START Exercise materials

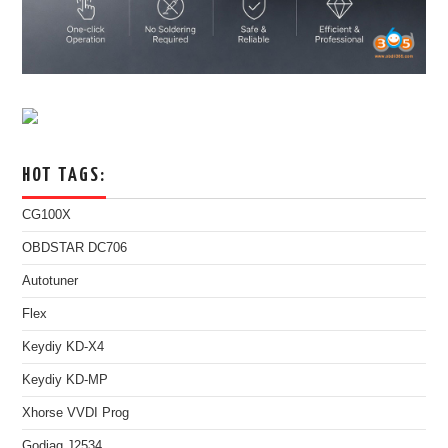
HOT TAGS:
CG100X
OBDSTAR DC706
Autotuner
Flex
Keydiy KD-X4
Keydiy KD-MP
Xhorse VVDI Prog
Godiag J2534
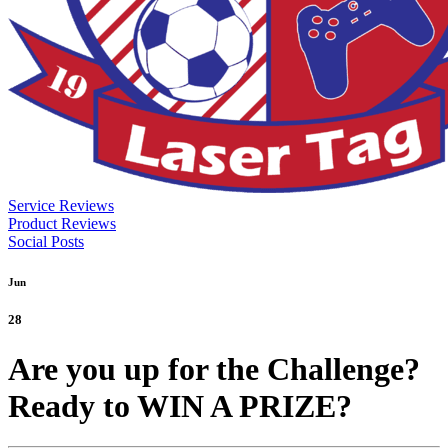
Service Reviews
Product Reviews
Social Posts
Jun
28
Are you up for the Challenge?
Ready to WIN A PRIZE?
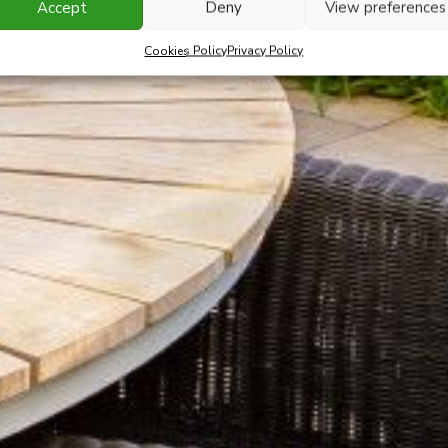
Accept
Deny
View preferences
Cookies Policy
Privacy Policy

END Exercise materials

### [Exercise brief]
With the pictures set aside, repeat every entry above exactly.

### [Solution to the exercise]
HOT TAGS:
CG100X
OBDSTAR DC706
Autotuner
Flex
Keydiy KD-X4
Keydiy KD-MP
Xhorse VVDI Prog
Godiag J2534
Service Reviews
Product Reviews
Social Posts
Jun
28
Are you up for the Challenge?
Ready to WIN A PRIZE?
Accept
Deny
View preferences
Cookies Policy
Privacy Policy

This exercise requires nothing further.